***** EXERCISE DATA *****
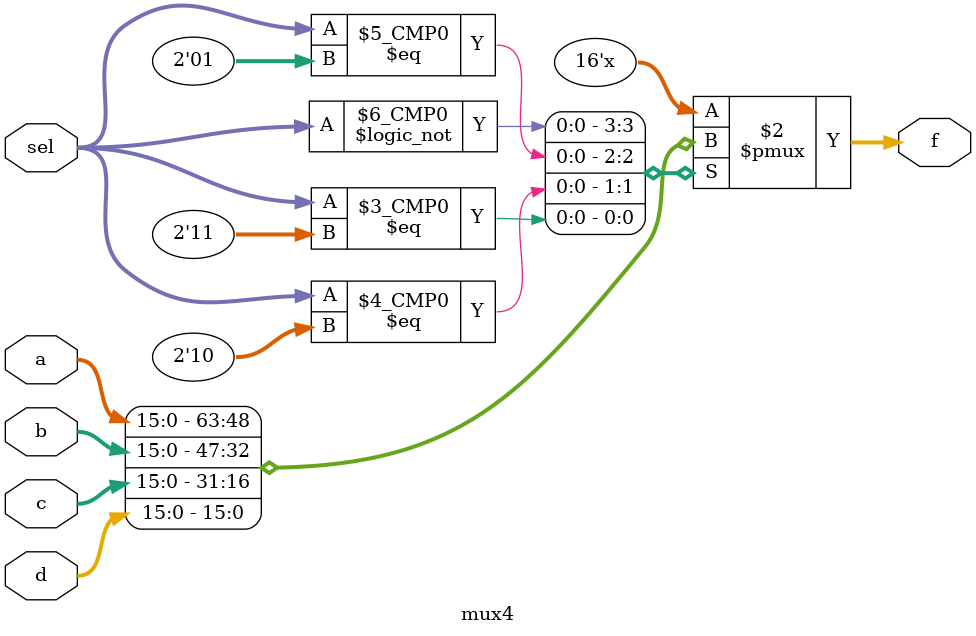
<source format=sv>
`timescale 1ns/1ps
/*
 * N-bit four input mux
 */
module mux4 #(parameter width = 16)
(
    input [1:0] sel,
    input [width-1:0] a, b, c, d,
    output logic [width-1:0] f
);


always_comb
begin
    case (sel)
        2'b00:
            f = a;
        2'b01:
            f = b;
        2'b10:
            f = c;
        2'b11:
            f = d;
    endcase
end

endmodule : mux4

</source>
*****
_THE PROBLEM_: Among the lines above, return each one holding the string "width".

_EXERCISE RESPONSE_:
module mux4 #(parameter width = 16)
    input [width-1:0] a, b, c, d,
    output logic [width-1:0] f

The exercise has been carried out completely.